I took my final seminary exam Monday night. After a lot of hard work and juggling family and work life, I’ve completed my time at Gordon Conwell Theological Seminary. All at once, I’m delighted, relieved, and thankful.
Today, I felt an invitation to slow down and reflect on the experience over the course of the last 14 months with my professors and the authors I read. These men and women are brilliant and humble teachers of God’s Word and have greatly encouraged me. But, I find myself moving into the personal layer of my growth with God throughout this special time.
One might think the biggest thing I learned was facts about the Bible and the methods of interpretation developed and used throughout church history. While understanding more about the dynamics and different parts of Scripture is necessary and a high value for all who want to know God, I find myself favoring how God has personally changed me throughout my seminary experience.
Like many of us, I grew up in church environments that valued appearing right over transformation. Isn’t that sad?
I continue to witness the temptation for all of us to fall into this broken mindset. We inadvertently forget Jesus came to save us from the exact ways we protect and prop ourselves up because of
sin's effect on us.
Jesus and I have walked together throughout this time.
He’s invited me to let the pressure go that I thought I had to have on myself, especially because I’m a woman in the church. (The sad reality is, women of God feel like they have to work harder to prove themselves worthy but that's actually part of the enemies lie - let’s talk about that more later.)
He’s enabled me to walk humbly, thanking Him for His power at work within me instead of relying on others to encourage me. He’s shown me more about what it's like to enjoy living from a posture of openness to let Him lead in the ways He knows the Holy Spirit can accomplish change in us.

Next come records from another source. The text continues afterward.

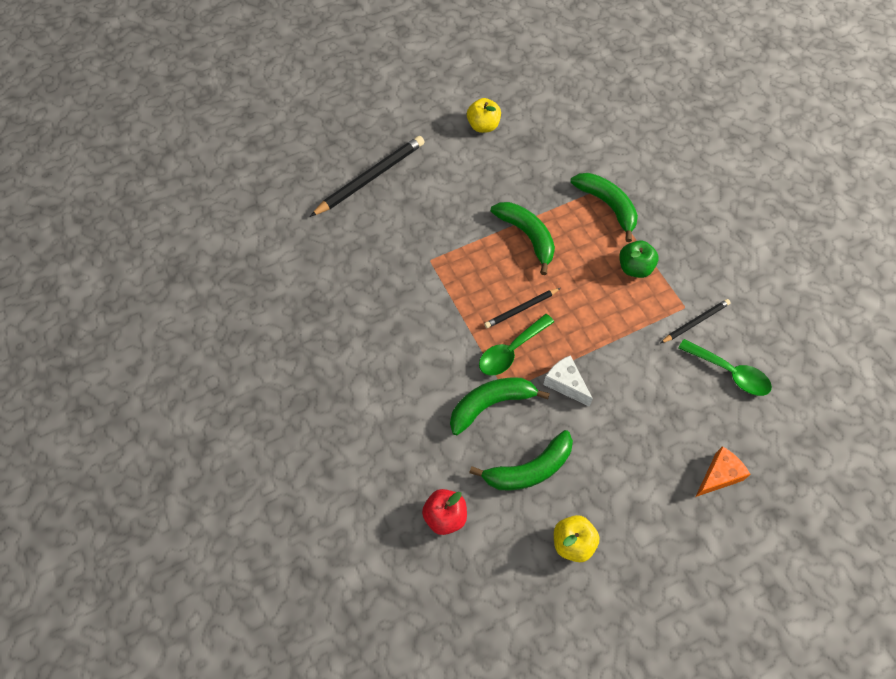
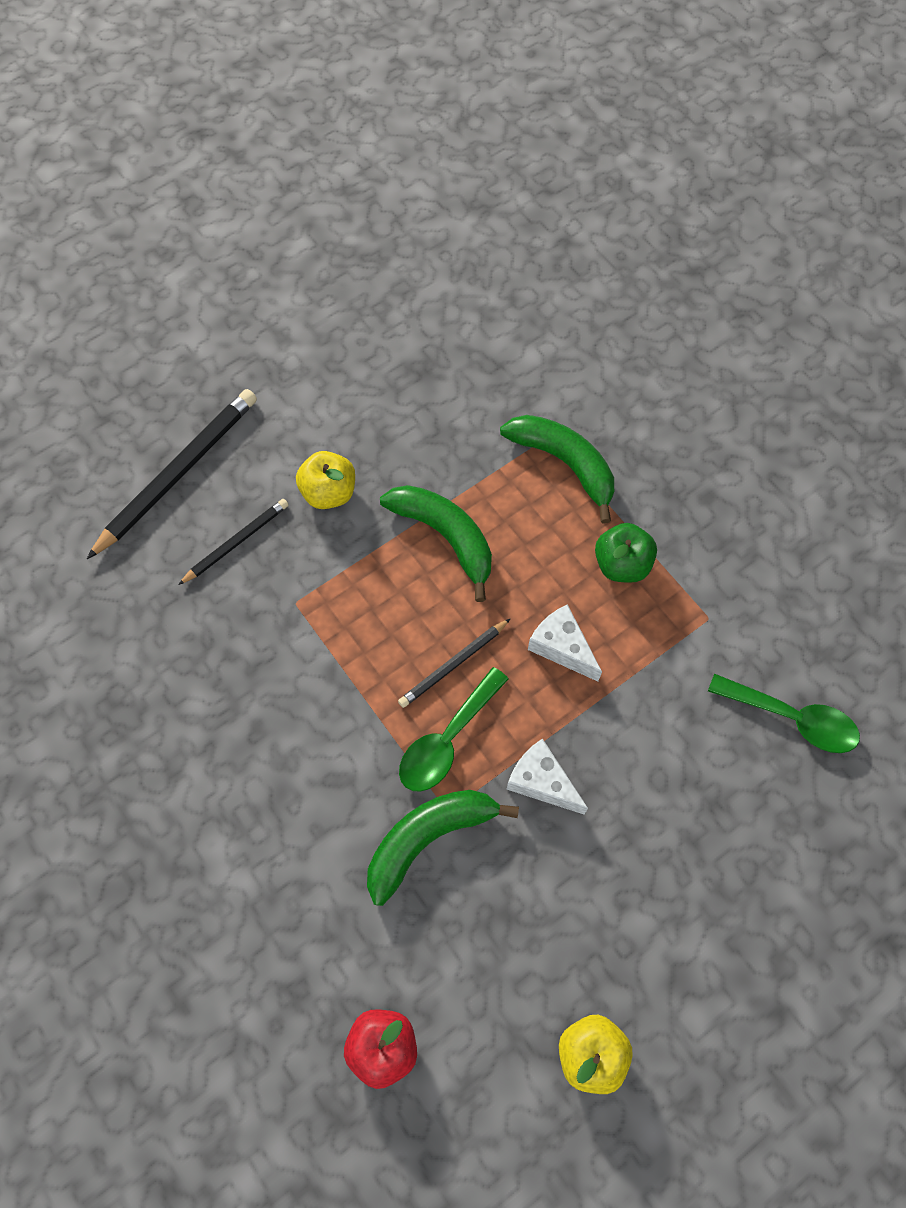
camera: 10 degrees left, 5 degrees up
(483, 126) = (348, 355): yellow apple -> yellow apple (329, 492)
(529, 469) = (505, 940): green banana -> none
(590, 309) = (562, 647): none -> white cheese
(695, 322) = (728, 641): black pencil -> black pencil (236, 542)
(719, 476) = (800, 896): orange cheese -> none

And the most vulnerable, are you ready to hear this because apparently, I'm ready to tell you. He’s shown me I’m not a mistake. How He designed me has never seemed to fit in the church model and I've battled with that thought for years. He created me well and wants to use me in a unique way.
I’m meant to be here.
My time in seminary was life-changing, not because of the gift of good professors, the books, and God’s Word, but because of God Himself. Everything He gives us and the importance of these things are meant to lead us straight to Him.
So, if my time in seminary has done anything, it’s made me fall more in love with Him and shown me what life to the full is again.